## Text excerpt
▬▬▬

The setting of this is in Samaria–hot, deserty Samaria. In that area, especially during the biblical time period, livestock were the people’s livelihood. Day after day, not only did the Samaritans have to travel to the well to draw water for themselves, but also for their animals whose head-count could be well into the thousands. Water there was very, very precious, and one could imagine the person drawing water would get incredibly thirsty after doing so. Here in John 4, the person drawing from the well is given no other name than “the Samaritan woman.” Jesus watched her as she approached and asked if she might give Him a drink. The woman was astounded because not only did Jews not speak to Samaritans, but they especially didn’t talk to Samaritan women. Jesus perplexed her even further when He told her that she would be asking Him for a drink of living later.

▬▬▬

## Data lines
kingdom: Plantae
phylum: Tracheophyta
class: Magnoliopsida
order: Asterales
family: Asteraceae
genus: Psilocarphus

▬▬▬

## Challenge 1
Answer these from the passage about the Samaritan woman:
(a) What does the passage say was the people's livelihood in that area?
(b) Which chapter of John does the passage cite?
(c) Why was the woman astounded when Jesus spoke to her?
## Challenge 2
Reproduce the passage about the Samaritan woman word for word, from "The setting of" up to and including "of living later.".

## Exercise answer 1
(a) Livestock.
(b) John 4.
(c) Jews did not speak to Samaritans, and they especially did not talk to Samaritan women.

## Exercise answer 2
The setting of this is in Samaria–hot, deserty Samaria. In that area, especially during the biblical time period, livestock were the people’s livelihood. Day after day, not only did the Samaritans have to travel to the well to draw water for themselves, but also for their animals whose head-count could be well into the thousands. Water there was very, very precious, and one could imagine the person drawing water would get incredibly thirsty after doing so. Here in John 4, the person drawing from the well is given no other name than “the Samaritan woman.” Jesus watched her as she approached and asked if she might give Him a drink. The woman was astounded because not only did Jews not speak to Samaritans, but they especially didn’t talk to Samaritan women. Jesus perplexed her even further when He told her that she would be asking Him for a drink of living later.